## About this task
Render the text lines of the material below as a JSON list of strings, one string per line, with blank lines omitted. Leave the pictures out of the list.

Top of Dataset content

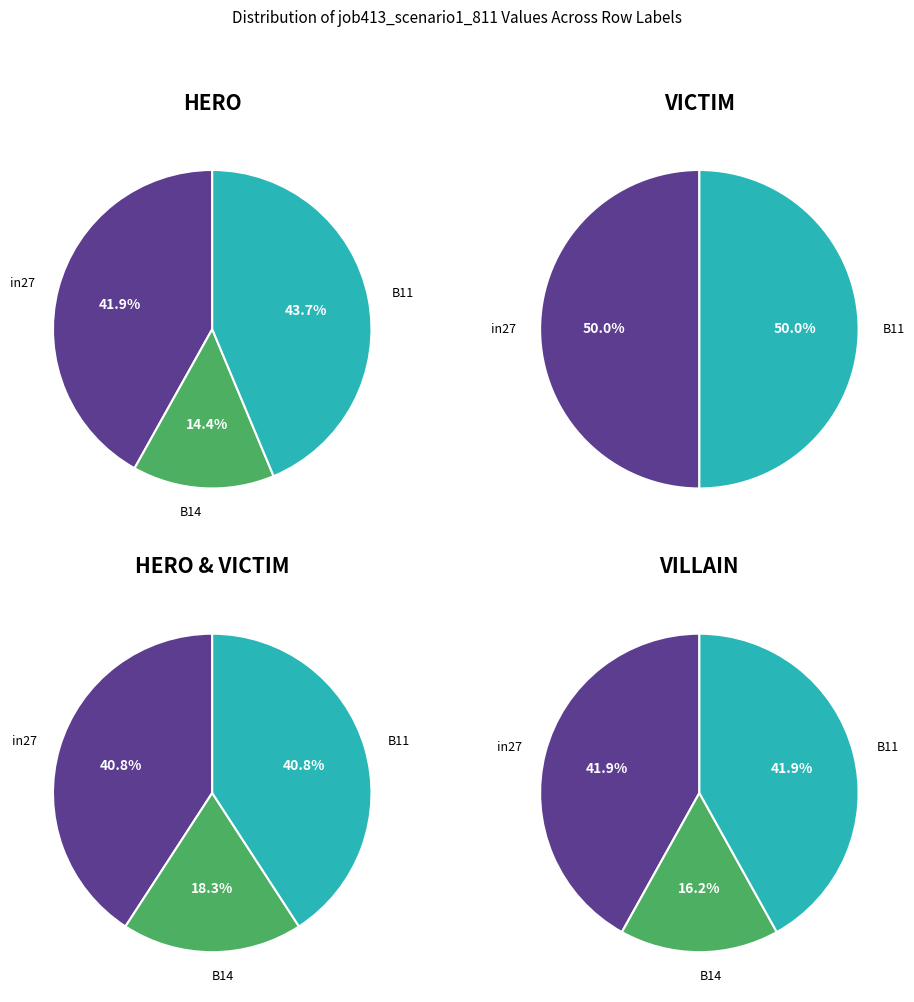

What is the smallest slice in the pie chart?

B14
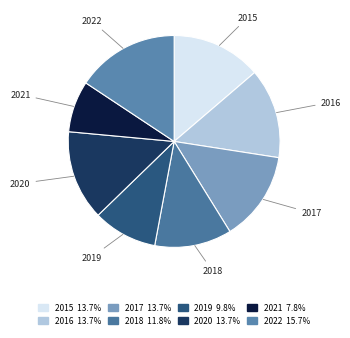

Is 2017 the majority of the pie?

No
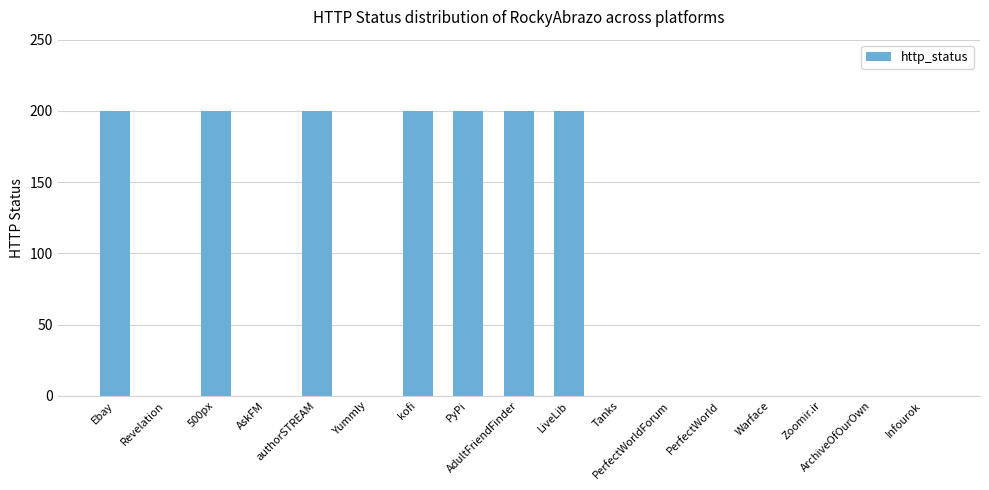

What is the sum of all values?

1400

Bottom of Dataset content

## Final answer
[
  "What is the smallest slice in the pie chart?",
  "B14",
  "Is 2017 the majority of the pie?",
  "No",
  "What is the sum of all values?",
  "1400"
]